I agree we probably want slot-wide operations to run under the write
lock for speed, (if we get speed for that operation. Some ops might
not benefit) but even better would be to not do slot-wide operations.
Since the only user clears the entire slot, it makes sense to do under
the write lock.
With the separated get / clear dirty logging ioctls, it would be nice
to leave the clear operation under the read lock so userspace can
execute many clears in parallel.

>
> >
> > diff --git a/arch/x86/kvm/mmu/tdp_mmu.c b/arch/x86/kvm/mmu/tdp_mmu.c
> > index 841feaa48be5..c28a0b9e2af1 100644
> > --- a/arch/x86/kvm/mmu/tdp_mmu.c
> > +++ b/arch/x86/kvm/mmu/tdp_mmu.c
> > @@ -1600,6 +1600,8 @@ void kvm_tdp_mmu_try_split_huge_pages(struct kvm *kvm,
> >         }
> >  }
> >
> > +#define VMX_EPT_DIRTY_BIT BIT_ULL(9)
> > +
> >  /*
> >   * Clear the dirty status of all the SPTEs mapping GFNs in the memslot. If
> >   * AD bits are enabled, this will involve clearing the dirty bit on each SPTE.

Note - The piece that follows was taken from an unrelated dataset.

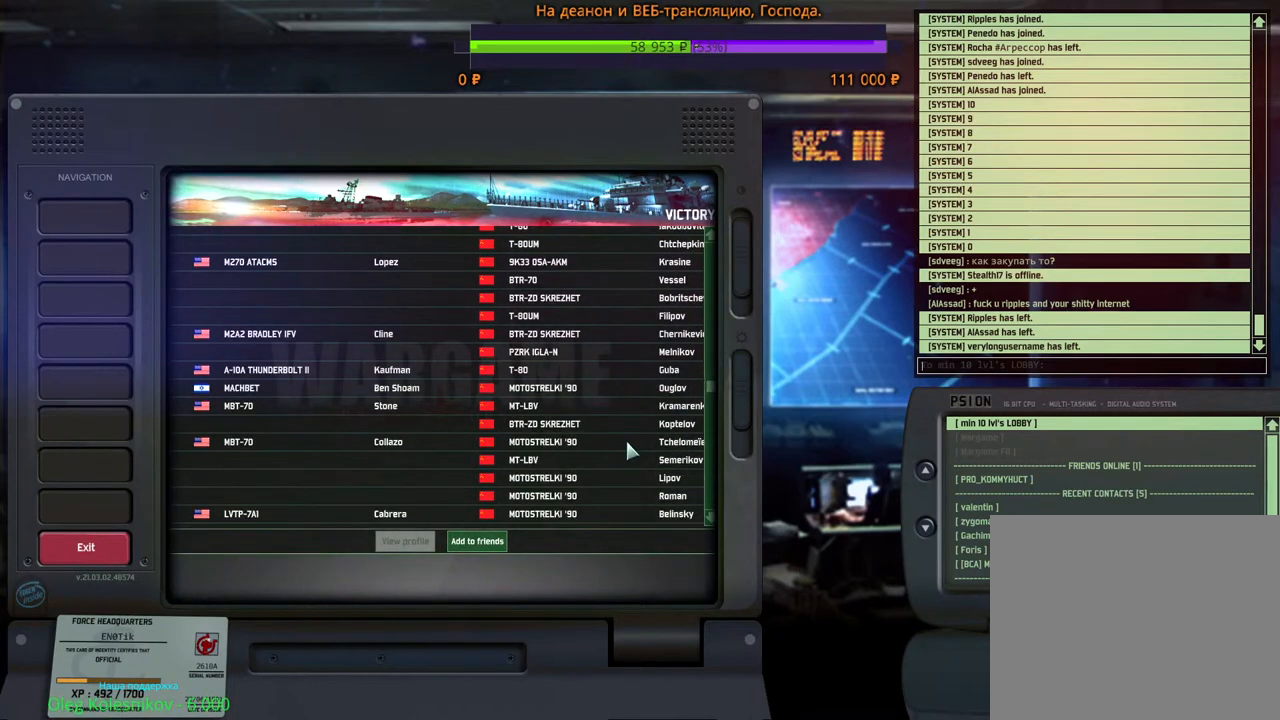
{"keys": [], "mouse": ["wheel"], "events": []}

> > @@ -1610,35 +1612,32 @@ void kvm_tdp_mmu_try_split_huge_pages(struct kvm *kvm,
> >  static bool clear_dirty_gfn_range(struct kvm *kvm, struct kvm_mmu_page *root,
> >                            gfn_t start, gfn_t end)
> >  {
> > -       struct tdp_iter iter;
> > -       u64 new_spte;
> > +       const int dirty_shift = ilog2(shadow_dirty_mask);
> >         bool spte_set = false;
> > +       struct tdp_iter iter;
> > +       int bit_nr;
> > +
> > +       BUILD_BUG_ON(REMOVED_SPTE & PT_DIRTY_MASK);
> > +       BUILD_BUG_ON(REMOVED_SPTE & VMX_EPT_DIRTY_BIT);
> >
> >         rcu_read_lock();
> >
> >         tdp_root_for_each_leaf_pte(iter, root, start, end) {
> > -retry:
> >                 if (tdp_mmu_iter_cond_resched(kvm, &iter, false, true))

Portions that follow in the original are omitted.